Abdullah Öcalan'ın idam dosyası infaz için Adalet Bakanlığı'ndan Başbakanlığa gönderildi. Dosya orada istirahata çekildi.
Yolsuzluklarla kararlı bir mücadeleye girildi. Paraşüt, Balina, Kasırga vurguncuların, hortumcuların korkulu rüyası oldu.
Özelleştirmeye hız verildi.
Cumhurbaşkanı ve TBMM Başkanı seçildi.
Cezaevlerindeki ölüm oruçları can sıktı. O sorun da ancak silahlı operasyonla aşıldı. Devlet 10 yıl sonra da olsa koğuşlara girdi ve DHKP-C militanlarının hakimiyeti sona erdirildi.

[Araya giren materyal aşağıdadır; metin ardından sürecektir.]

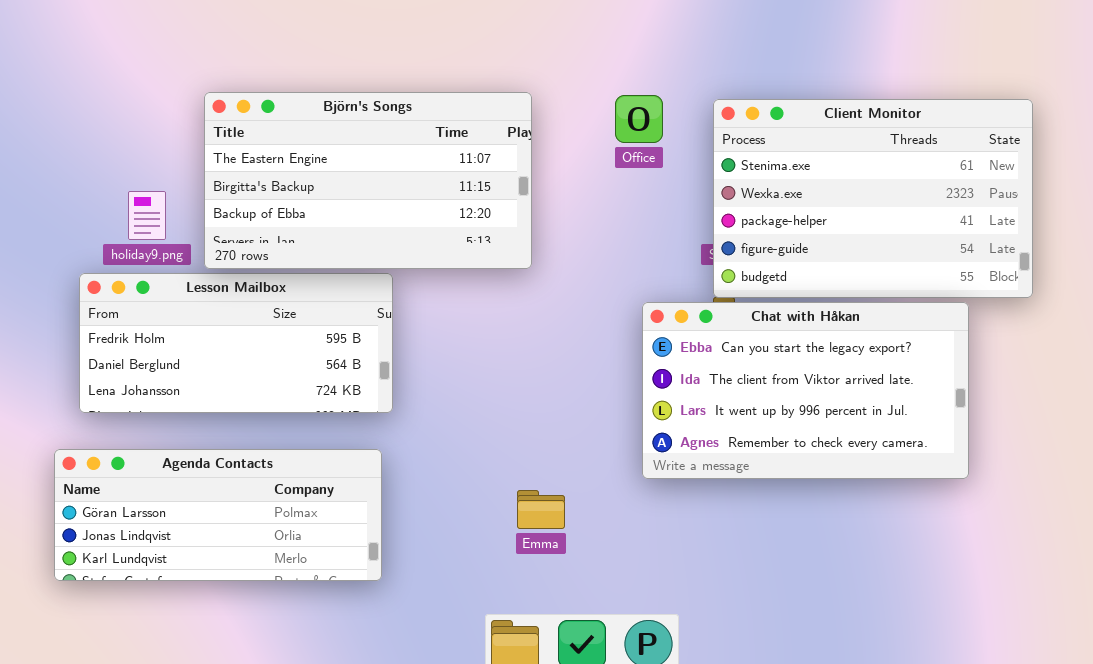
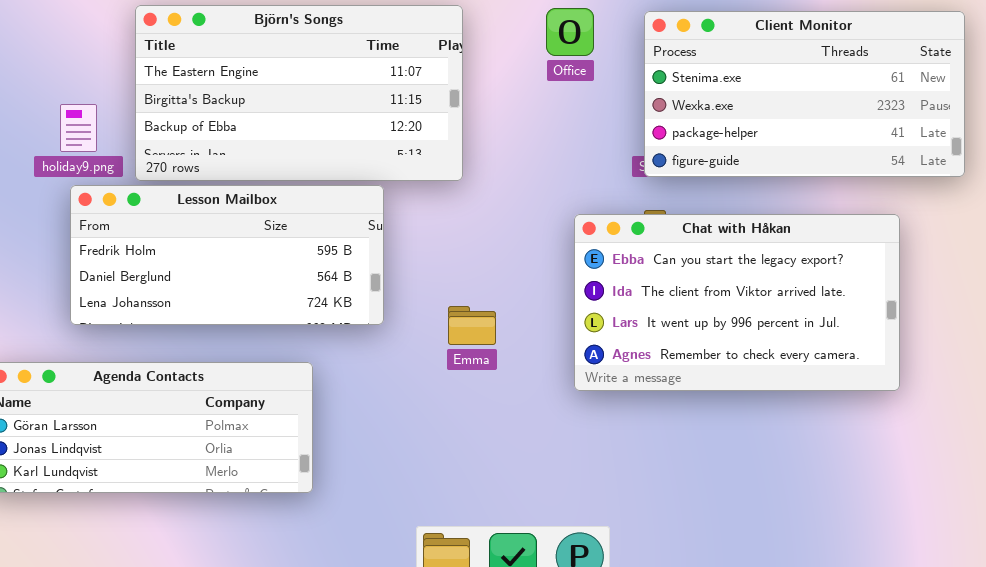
Client Monitor: [713,99,1033,298] -> [644,11,965,177], resized
Lesson Mailbox: [79,273,393,413] -> [70,185,384,325], moved
Emma: [517,490,565,529] -> [448,306,496,345], moved

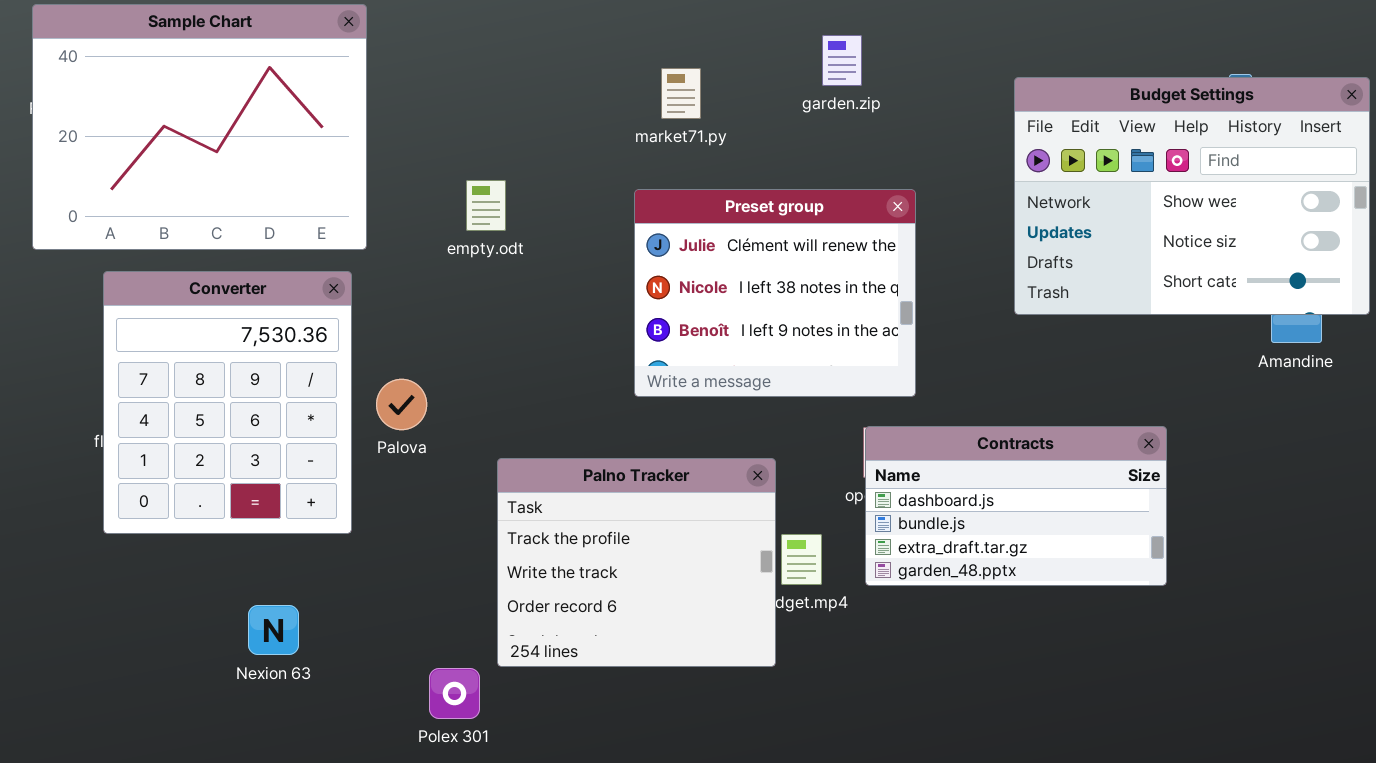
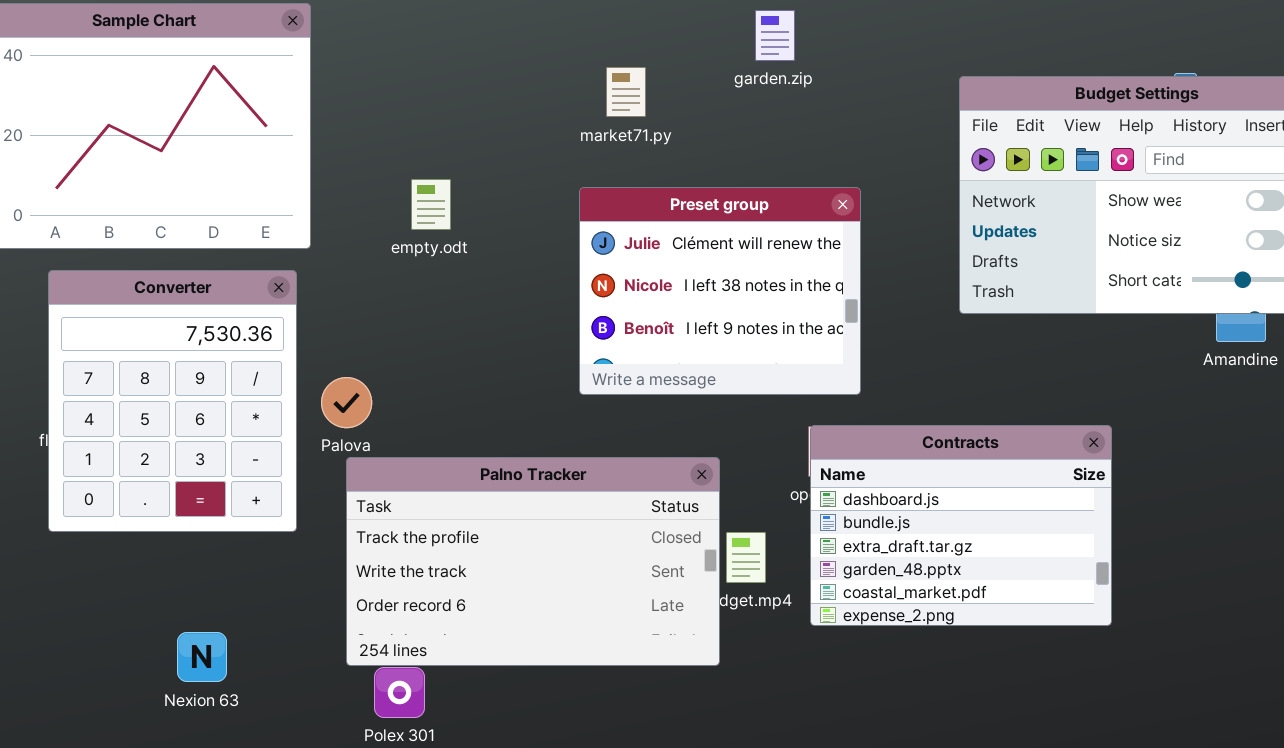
garden.zip: [822,35,862,86] -> [755,10,795,61], moved
Contracts: [865,426,1167,586] -> [810,425,1112,626], resized
Palno Tracker: [497,458,776,667] -> [346,457,720,666], resized
Nexion 63: [248,605,299,655] -> [177,632,227,682], moved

İnsan hakları ve demokratikleşme söylemleri sürdü, hatta Kürtçe TV meselesi bile tartışıldı. MİT'in kurmayları Kürtçe TV'ye destek verdi. Danıştay ve Anayasa Mahkemesi gibi kurumlar Kürtçe yayının hukuken mümkün olduğunu açıkladı ama askerler bu tür tartışmaları 'ihanet' olarak değerlendirdi ve Kürtçe TV'ye karşı çıktı.

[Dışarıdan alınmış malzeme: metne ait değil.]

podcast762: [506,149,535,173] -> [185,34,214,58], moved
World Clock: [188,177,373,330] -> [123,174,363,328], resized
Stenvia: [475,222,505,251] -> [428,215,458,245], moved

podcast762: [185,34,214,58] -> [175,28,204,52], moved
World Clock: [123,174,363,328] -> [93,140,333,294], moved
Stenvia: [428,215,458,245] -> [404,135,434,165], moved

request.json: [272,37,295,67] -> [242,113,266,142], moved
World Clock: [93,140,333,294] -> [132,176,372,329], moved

Şartlı Salıverme (af) çıktı, özellikle Rahşan Hanım büyük bir oh çekti.
Polis ayaklandı, yollara döküldü. (İsyanın bir nedeni de, polis vuranlar affedilirken, kötü muameleden sanık arkadaşlarının af kapsamı dışında bırakılmasıydı.)
*
Eğitime gelince...
Çok çok çok rutin bir eğitim yılı yaşandı.
Arşivleri taradım, eğitim alanında 'şu güzel şey oldu' diye not düşeyim diye gayret ettim ama, üzülerek söylüyorum çıkmadı.
ÖSS'ye giren 1.5 milyon gençten 1 milyon 120 bini açıkta kaldı.
Okul öncesi eğitim yaşındaki (0-6) 11 milyon çocuktan sadece 213 bini bu imkanı buluyor.
Halen 50-60 kişilik sınıflar, halen branş hocası olmadığı için boş geçen dersler.
Buna karşılık atama bekleyen binlerce öğretmen.
Eğitimin 2000 yılı gerçeği maalesef bu.
Oysa Türkiye'nin önünde duran sorunların temelinde eğitim olduğu ve bu sorunların da ancak eğitimle aşılabileceği bir bilinse...
Galiba bu bilindiği gün, Türkiye'nin geride bırakacağı takvim yıllarının gündem konuları da çok farklı olacaktır.
Hepinizin mübarek Ramazan Bayramı'nı kutluyor, mutlu yıllar diliyorum.